We also investigated the clinical signs of the four groups. Decreased blood dichlorvos concentration in the PON1 pretreatment group resulted in better clinical outcome when compared with the dichlorvos administration group. At this dose, the PON1 effect is comparable to that of atropine+ PAM-CI, which is the most common antidotal treatment used clinically. In addition, another novel finding in our study was that the clinical signs were relieved the most by co-treatment. This may have important implications on the future treatment of organophosphates poisoning.
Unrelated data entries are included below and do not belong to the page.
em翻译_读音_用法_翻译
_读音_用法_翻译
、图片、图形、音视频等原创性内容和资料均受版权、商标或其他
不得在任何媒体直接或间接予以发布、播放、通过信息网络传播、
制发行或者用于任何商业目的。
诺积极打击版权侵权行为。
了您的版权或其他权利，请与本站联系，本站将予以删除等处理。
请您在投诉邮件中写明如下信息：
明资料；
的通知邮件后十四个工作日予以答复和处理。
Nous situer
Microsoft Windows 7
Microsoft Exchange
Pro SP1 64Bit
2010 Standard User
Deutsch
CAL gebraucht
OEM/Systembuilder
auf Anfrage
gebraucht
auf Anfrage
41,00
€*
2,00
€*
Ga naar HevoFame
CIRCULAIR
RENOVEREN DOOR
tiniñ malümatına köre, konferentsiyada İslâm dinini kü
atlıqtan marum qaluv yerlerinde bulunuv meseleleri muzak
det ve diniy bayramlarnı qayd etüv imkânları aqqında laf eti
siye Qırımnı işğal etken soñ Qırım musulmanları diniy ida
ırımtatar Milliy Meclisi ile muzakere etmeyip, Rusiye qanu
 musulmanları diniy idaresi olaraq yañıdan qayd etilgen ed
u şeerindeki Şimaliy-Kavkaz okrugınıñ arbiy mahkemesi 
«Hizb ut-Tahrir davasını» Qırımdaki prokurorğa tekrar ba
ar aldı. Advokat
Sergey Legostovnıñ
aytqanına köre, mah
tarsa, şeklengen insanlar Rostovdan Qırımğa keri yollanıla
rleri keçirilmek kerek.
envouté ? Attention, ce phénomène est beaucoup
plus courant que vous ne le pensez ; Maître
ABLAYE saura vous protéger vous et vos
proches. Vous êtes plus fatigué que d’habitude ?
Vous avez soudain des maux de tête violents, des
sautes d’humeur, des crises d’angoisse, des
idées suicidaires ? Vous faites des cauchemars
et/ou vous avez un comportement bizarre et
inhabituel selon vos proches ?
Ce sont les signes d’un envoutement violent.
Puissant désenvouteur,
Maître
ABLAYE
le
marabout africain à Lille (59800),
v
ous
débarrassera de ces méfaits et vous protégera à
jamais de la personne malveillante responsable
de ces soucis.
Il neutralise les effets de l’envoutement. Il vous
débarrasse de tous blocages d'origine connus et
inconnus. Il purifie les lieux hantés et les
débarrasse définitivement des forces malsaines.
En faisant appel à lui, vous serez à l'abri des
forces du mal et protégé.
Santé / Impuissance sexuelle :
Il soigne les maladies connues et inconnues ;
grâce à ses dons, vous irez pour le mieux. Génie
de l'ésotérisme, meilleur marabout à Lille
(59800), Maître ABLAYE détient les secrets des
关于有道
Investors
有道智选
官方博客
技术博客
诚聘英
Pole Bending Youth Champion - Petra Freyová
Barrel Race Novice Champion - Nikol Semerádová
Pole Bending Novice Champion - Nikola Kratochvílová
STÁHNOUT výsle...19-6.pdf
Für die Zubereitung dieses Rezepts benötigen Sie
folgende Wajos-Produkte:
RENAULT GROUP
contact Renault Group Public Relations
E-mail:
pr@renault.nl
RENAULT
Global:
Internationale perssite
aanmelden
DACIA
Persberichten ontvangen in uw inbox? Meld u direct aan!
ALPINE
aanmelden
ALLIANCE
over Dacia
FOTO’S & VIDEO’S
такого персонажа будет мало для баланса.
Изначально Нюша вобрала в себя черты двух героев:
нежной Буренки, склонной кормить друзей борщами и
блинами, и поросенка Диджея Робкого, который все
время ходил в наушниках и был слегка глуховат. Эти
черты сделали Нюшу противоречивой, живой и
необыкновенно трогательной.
Interest in PON1 arises from the hypothesis that individuals with low serum activity of this enzyme would be expected to have a diminished ability to metabolise organophosphates. This hypothesis implies that serum PON1 has a pivotal role in the detoxification of the organophosphate. After the hypothesis was raised, some studies have been designed to evaluate the protective effect of PON1 by pretreating animals with PON1 before organophosphates administration. Such studies are needed before any definite inference can be drawn on the role that serum paraoxonase levels have in the protective effect on insecticides. However, in the treatment of human organophosphate-related toxicity, antidotes are administered after exposure, so further investigations of PON1 should be conducted with PON1 administration after organophosphate exposure on the theoretical basis of protective function.
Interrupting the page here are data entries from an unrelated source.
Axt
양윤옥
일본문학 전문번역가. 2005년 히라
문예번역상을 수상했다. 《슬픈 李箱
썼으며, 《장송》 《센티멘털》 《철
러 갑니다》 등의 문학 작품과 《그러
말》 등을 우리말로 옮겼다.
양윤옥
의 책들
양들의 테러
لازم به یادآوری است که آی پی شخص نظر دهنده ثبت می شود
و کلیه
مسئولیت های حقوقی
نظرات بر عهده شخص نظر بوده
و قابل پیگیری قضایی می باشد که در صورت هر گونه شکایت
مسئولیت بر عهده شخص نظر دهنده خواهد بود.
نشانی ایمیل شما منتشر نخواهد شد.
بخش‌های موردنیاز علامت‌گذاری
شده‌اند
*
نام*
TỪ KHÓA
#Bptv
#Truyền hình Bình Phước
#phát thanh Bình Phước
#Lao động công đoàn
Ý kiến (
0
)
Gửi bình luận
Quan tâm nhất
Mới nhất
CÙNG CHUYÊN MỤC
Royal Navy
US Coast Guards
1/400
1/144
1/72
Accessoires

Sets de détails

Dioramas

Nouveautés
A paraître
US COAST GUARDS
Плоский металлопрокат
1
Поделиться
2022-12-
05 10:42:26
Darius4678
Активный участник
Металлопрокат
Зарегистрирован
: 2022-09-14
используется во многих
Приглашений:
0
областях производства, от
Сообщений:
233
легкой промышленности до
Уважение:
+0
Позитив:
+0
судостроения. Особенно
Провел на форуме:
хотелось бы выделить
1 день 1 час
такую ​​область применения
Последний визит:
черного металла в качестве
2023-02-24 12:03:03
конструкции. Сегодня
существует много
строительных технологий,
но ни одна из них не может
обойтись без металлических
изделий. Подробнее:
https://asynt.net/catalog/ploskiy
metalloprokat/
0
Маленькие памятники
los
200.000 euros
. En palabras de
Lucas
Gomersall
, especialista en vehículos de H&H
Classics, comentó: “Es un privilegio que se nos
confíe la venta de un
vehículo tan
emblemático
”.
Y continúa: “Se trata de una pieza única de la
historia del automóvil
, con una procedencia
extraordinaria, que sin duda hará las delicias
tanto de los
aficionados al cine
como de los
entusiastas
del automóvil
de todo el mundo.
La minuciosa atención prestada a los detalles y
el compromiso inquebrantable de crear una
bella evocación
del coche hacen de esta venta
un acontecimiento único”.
In conclusion, PON1 can hydrolyse organophosphates in vivo and improve clinical signs of organophosphate toxicity. The use of PON1 in organophosphates poisoning requires further investigations.
Funding National Natural Science Foundation of China (No. 30671778) and Technology of the Education Department of Liaoning Province (No. 05L480).
Competing interests None.
Provenance and peer review Not commissioned; externally peer reviewed.